Yesterday’s Tuesday Tweet featured an image of an albino Grackle. That is not the only image within the Bell Museum records that documents color abnormalities in animals. In the 1940s, museum taxidermist Walter Breckenridge prepared a mounted display of three gray squirrels. One of the squirrels exhibited the typical gray coloration, another was of a squirrel specimen that was afflicted with albinism, and a third squirrel displayed melanism.
– Squirrels, gray, showing melanism and albinism, circa 1940
“What is melanism?” I thought to myself as I entered the caption information on my metadata spreadsheet. An engaging Google search ensued.
Melanin, a pigment that gives dark coloration to hair and skin, is overdeveloped in animals that have melanism. For a scholarly scientific explanation, read “The genetic basis of melanism in the gray squirrel (Sciurus carolinensis)” by McRobie and Thomas.
On the occasion that I am introduced to an unfamiliar topic while managing the Exploring Minnesota’s Natural History project I have more than just the search capabilities of Google at my disposal. I can also turn to my subject matter expert – a biologist and animal enthusiast who also happens to be a childhood friend.

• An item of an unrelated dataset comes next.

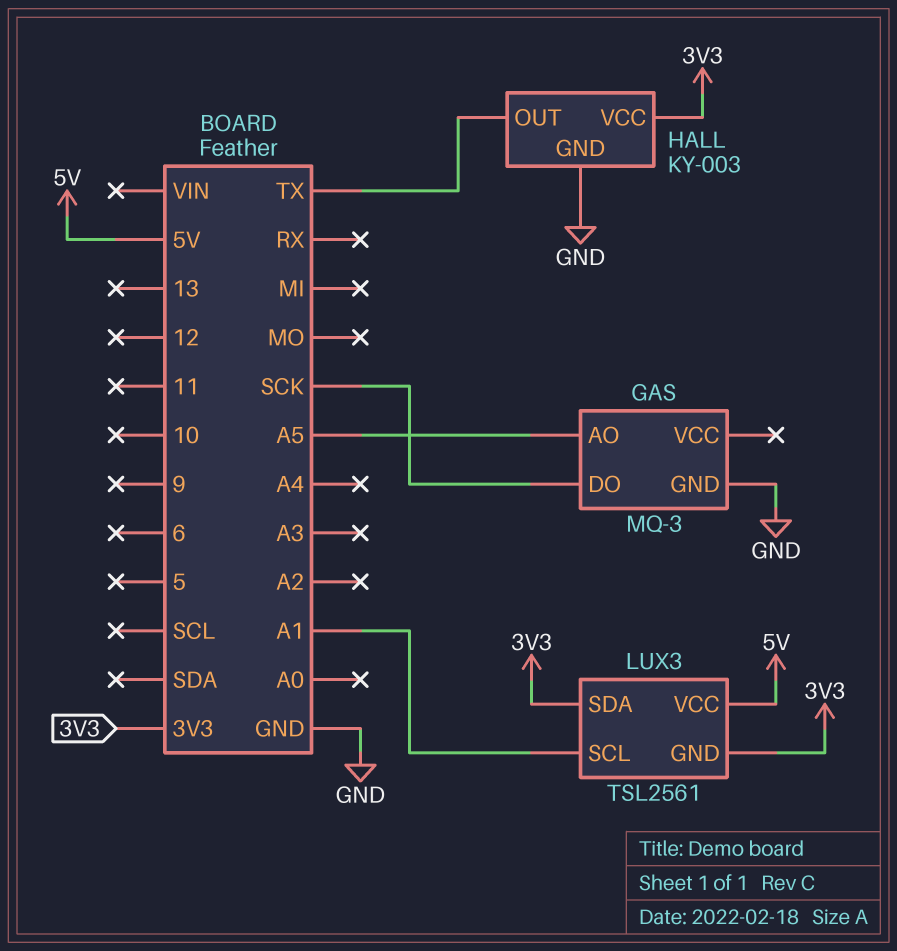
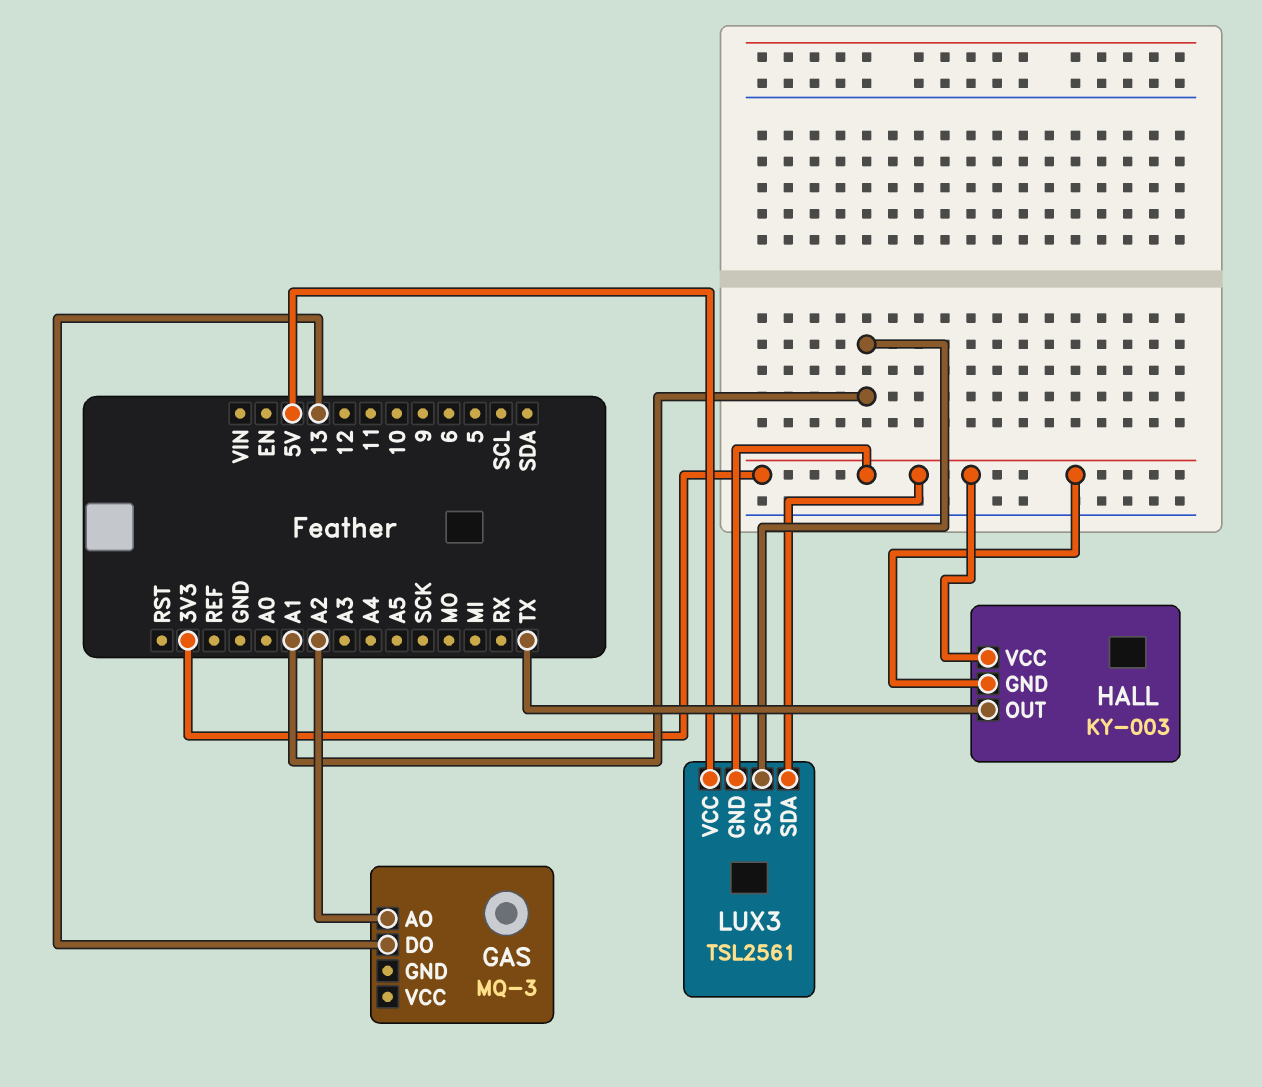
GAS pin AO: A5 -> A2
GAS pin DO: SCK -> 13
GAS pin GND: GND -> none
HALL pin GND: GND -> 3V3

I am most comfortable scrolling through census records and transcribing 19th century handwriting. LaToshia, on the other hand, has a degree in biology and spent several years working with manatees at a marine research station in Florida and later trained and cared for elephants at Busch Gardens.
Each time I come across a new and previously unknown (to me) fact about the animal world, I ask the expert. Such was the case with the image of the nictitating membrane of an owl I encountered back in October. My latest discovery also resulted in an email to my longtime friend. “LaToshia, Did you study melanism in your biology coursework?“
She replied with an experience she had when she worked at the Mote Marine Laboratory:
“We had a turtle at Mote who was amelanistic, (she wasn’t a true albino). Years ago she had come in as a hatchling and someone decided to keep her because she would have been picked off in the wild (she also had a myriad of health problems related to the genetics of it). We had hundreds of hatchlings come in every year and there was a time or two another like her would come in.”
For a picture and to read more about this turtle, Edgar, visit the Mote Aquarium website.
Now back to squirrels. The weekend after I saw the image of Breckenridge’s mounted gray squirrels from the Bell Museum records I was looking out the window in my apartment and saw an albino squirrel sitting on an adjacent building.